The Mainstream media and Tea Party movement: match made in hell
The Tea Party movement launched in 2009 in response to the unparalleled expansion of the federal government under the leadership of President Obama and congressional ‘progressives’. The protests were originally designed as a response to the massive increase in spending, along with unprecedented bailouts, both of which have created fiscal burdens capable of crippling our economy for future generations of taxpayers.
Within a relatively short period, the movement has shown to be a formidable political power. The force of the movement, at a grassroots level, put liberals on the edge of their chairs and almost succeeded in devastating the progressive agenda in spite of the overwhelming congressional majorities. Further, Tea Party activists and groups have proved themselves decisive in a series of electoral defeats for liberals, among them Scott Brown’s victory in the special election to succeed Ted Kennedy in the U.S. Senate.
The allegedly ‘objective’ mainstream media covered one of the biggest political stories in recent years with a powerful and quite noticeable double standard by highlighting poor behavior by extreme and atypical members in the various rallies, all the while ignoring such behavior by left-wing protesters.
This, just after Fox News became the first network to actually air clips of anti-war protesters burning an American flag and hurling epithets about the CIA and the war on terrorism at local police in Washington D.C. Author Laura Ingraham expressed her feelings regarding the mainstream media’s apparent refusal to portray anything left-wing in a negative light; “you’ve got to search for the coverage of that. I mean, you have to hunt, with those little metal detectors, to find that coverage anywhere.”
Mirroring this sentiment later that month, Bernie Goldberg talked about reports of tea-partiers displaying questionable material on signs; “Whether there are nasty signs or these alleged shouting of racial slurs, which I am convinced at this point never happened, this fits into the narrative of most mainstream news reporters, that the Tea Party people are not too smart, they’re bigots. So when you see a nasty sign, they report it as if it were typical, certainly not unusual.”
All of this coming on the heels of several incidents of reporters and journalists falling victim to accusations of purposely manipulating the ‘message’ for their viewers.

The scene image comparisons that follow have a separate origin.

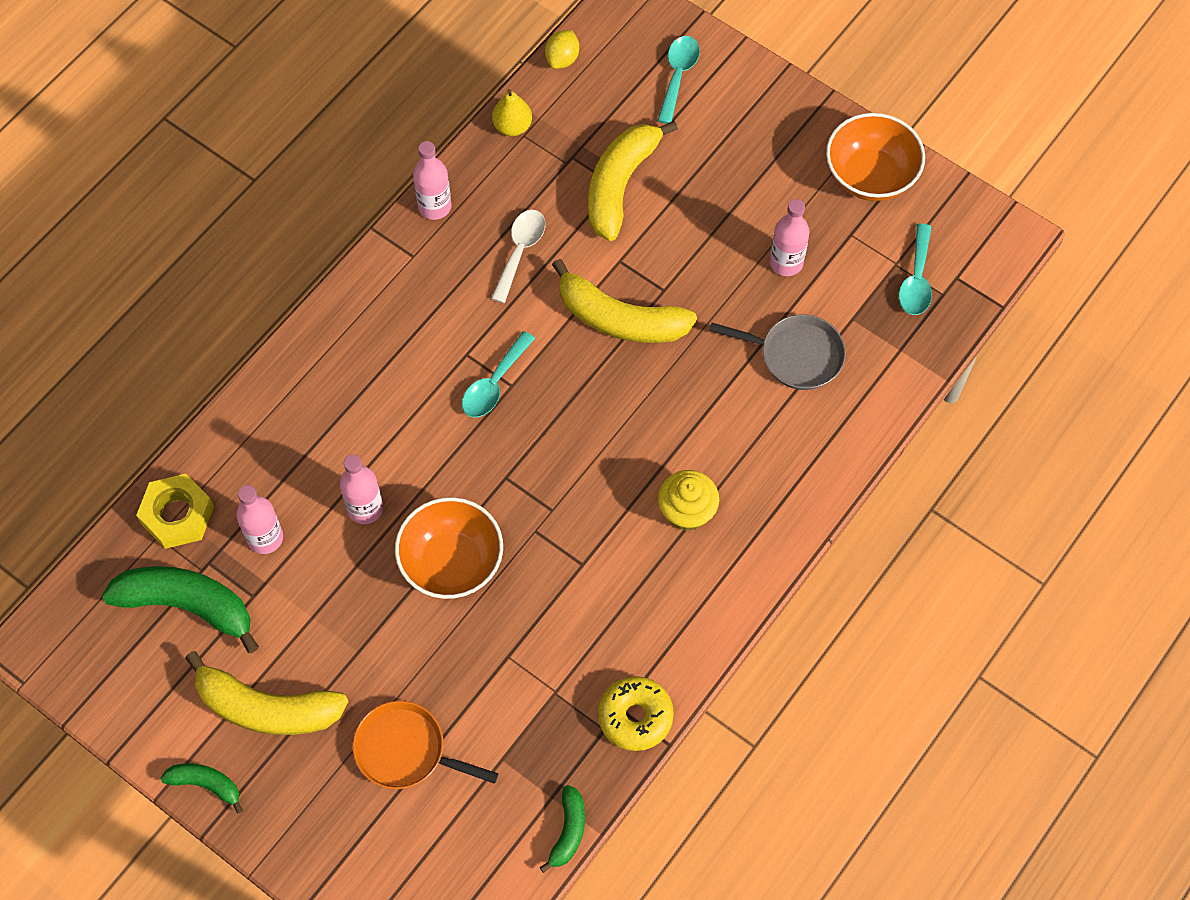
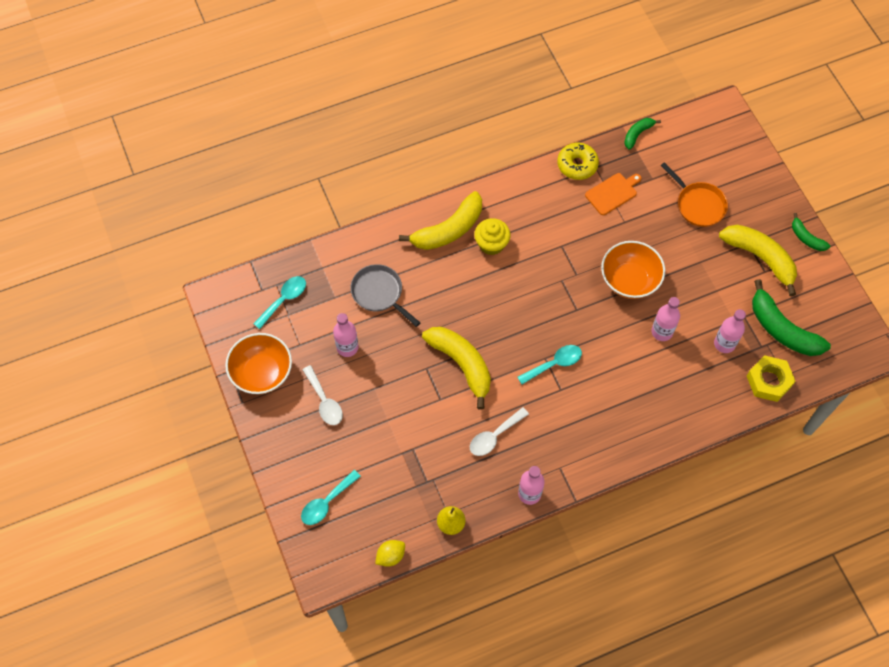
camera: 150 degrees left, 0 degrees up
(552, 697) = (612, 193): none -> orange cutting board
(620, 185) = (409, 447): yellow banana -> yellow banana (448, 230)
(766, 183) = (324, 401): none -> white spoon

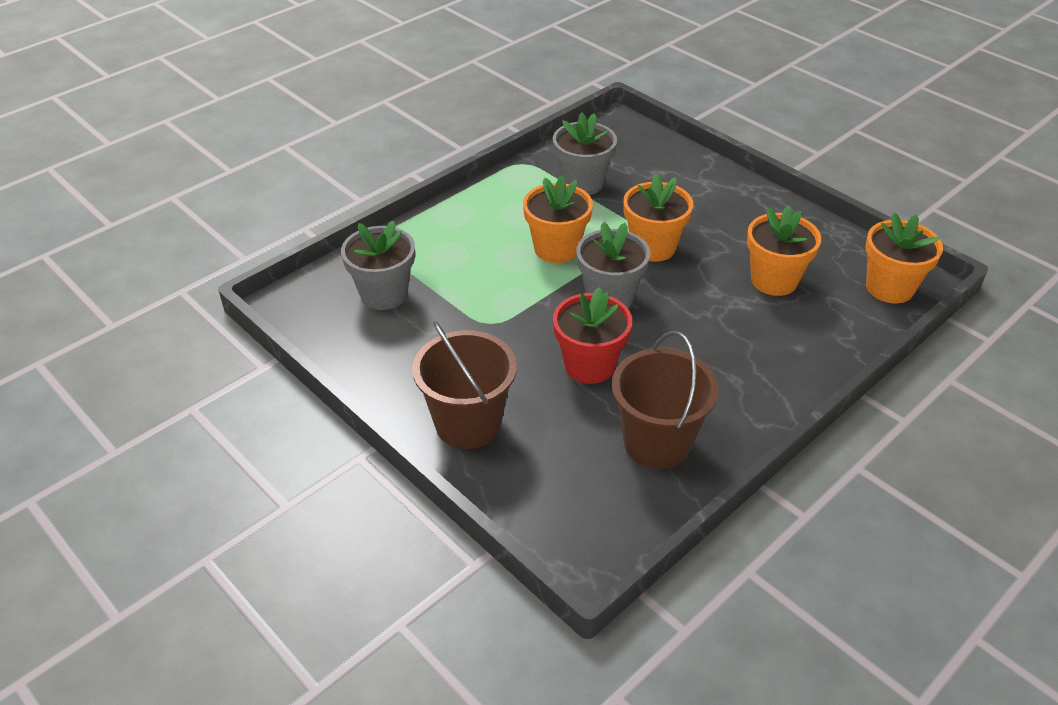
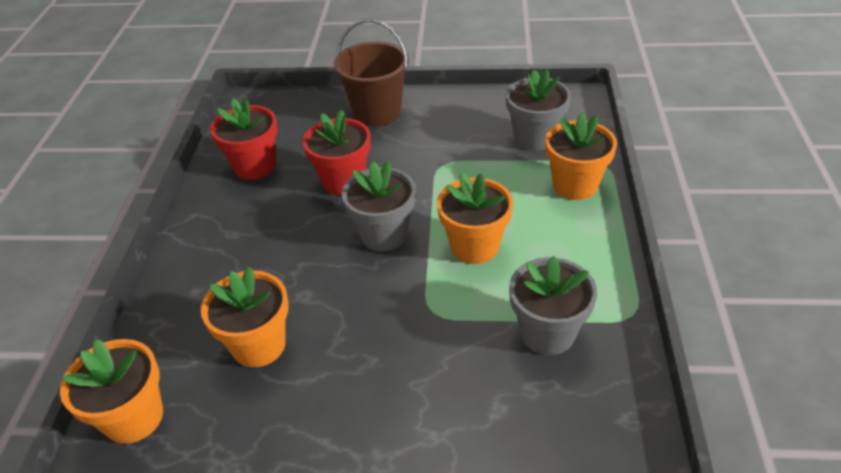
camera: 140 degrees right, 0 degrees up
(653, 247) = (399, 304): orange flower pot -> orange flower pot (575, 185)
(657, 443) = (254, 166): brown bucket -> red flower pot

In April 2010, CNN correspondent Susan Roesgen attended a Tea Party rally in Chicago and interrupted one protestor by asking “Why are you here today?”

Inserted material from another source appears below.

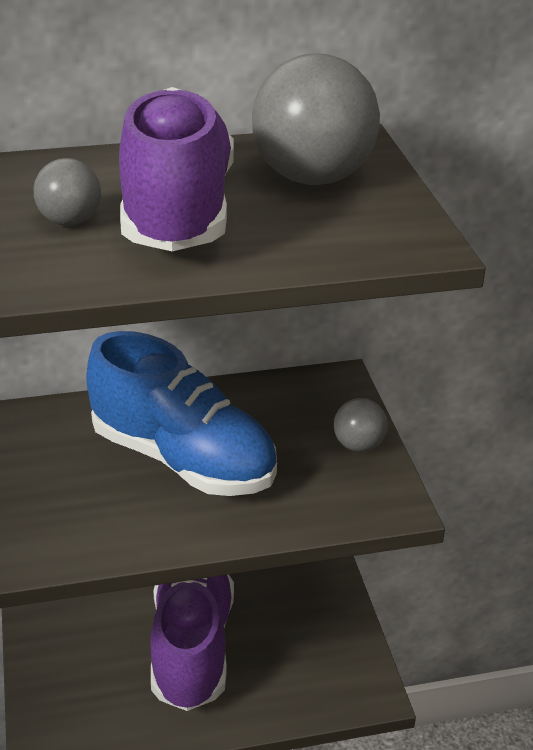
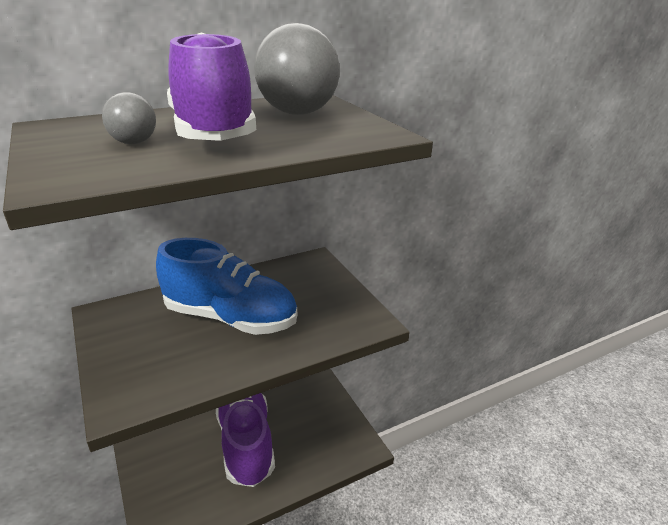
camera: 15 degrees left, 5 degrees down
(358, 445) = (340, 292): grey ball -> none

The man started to respond saying, “Because I hear a president say that he believed in what Lincoln stood for. Lincoln’s primary thing was he believed people had the right to liberty and they had the right…”
but Roesgen cut him off, shouting, “But sir, what does that have to do with taxes? What does this have to do with your taxes?” She continued asking questions over him as he asked her to “let me finish my point.”

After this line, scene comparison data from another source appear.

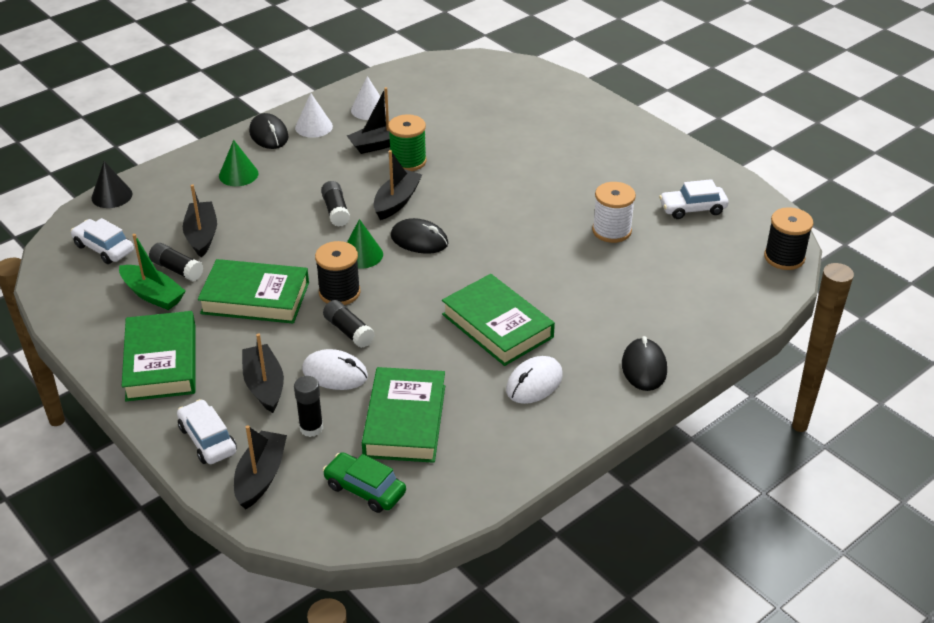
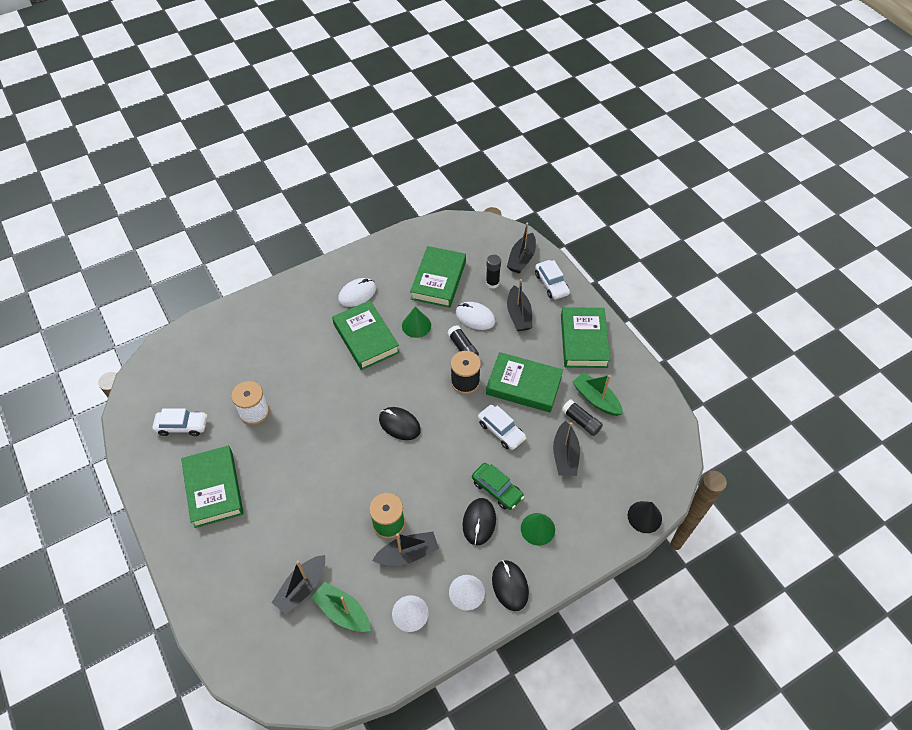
camera: 170 degrees left, 15 degrees up
(104, 248) = (639, 452): white car -> white car (501, 431)
(336, 211) = (458, 467): black glue stick -> none
(361, 255) = (445, 416): green cone -> green cone (416, 325)
(365, 489) = (467, 244): green car -> green car (497, 489)
(397, 201) = (408, 471): black boat -> black boat (302, 588)
(436, 104) = (343, 612): none -> green boat
(617, 165) = (213, 489): none -> green book
(644, 367) = (288, 295): black mouse -> black mouse (479, 522)
(784, 257) = (147, 367): black spool -> none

Roesgen then quickly moved away to face the camera and shouted “you get the general tenor of this,” tea party – “Anti-government, anti-CNN since this is highly promoted by the right-wing conservative network Fox and since I can’t really hear much more and I think this is not really family viewing.”
Some commentators have even asserted that there is an elitism factor at play and that the New York-Washington D.C. media corridor loves credentials like Masters Degrees from Yale or Doctorates from Columbia and that such documentation is necessary for a certain level of credibility. However, for those who went to Community College in rural Florida than you are inferior in the eyes of the high-brow mainstream media. Vast numbers of the Tea Party movement’s members are average, ordinary Americans and the mainstream media has a tendency to judge people in negative lights who fit that description.
Analysts at the Media research center, “America’s Media Watchdog,” have painstakingly reviewed every mention of the Tea Party on the ABC, CBS and NBC morning and evening newscasts, talk shows, and ABC’s Nightline from February 19, 2009, when CNBC contributor Rick Santelli first suggested throwing a “Tea Party” to protest government takeovers through March 31, 2010. Among the major findings in their report were that there was little coverage at first with ABC, CBS and NBC airing a mere 61 stories or segments about the Tea party over a 12-month period despite the movement’s demonstrated political force. Further, that the networks virtually refused to recognize the Tea Party in 2009 (just 19 stories) with coverage increasing only after Scott Brown’s election in Massachusetts.
Adding to this, the study revealed that there was no Comparison to Liberal Protests. The Nation of Islam’s “Million Man March” in 1995 was featured in 21 evening news stories on the night it took place – more than the Tea Party received in all of the year 2009 combined. The anti-gun “Million Mom March” in 2000 boasted 41 broadcast network reports spreading its message with 12 positive pre-march interviews with organizers and participants.
MRC president Brent Bozell has concluded that the obvious negative treatment of the Tea Party movement and its participants is a striking example of a media double standard. In place of objectivity, the mainstream networks have failed to document the rise and impact of this important grassroots movement, the news networks instead chose to first ignore, and then manipulate, then blame Fox News for having the audacity to give the activists a fair share of time on air and report about the citizen army mobilizing against unpopular policies of a liberal President and Congress.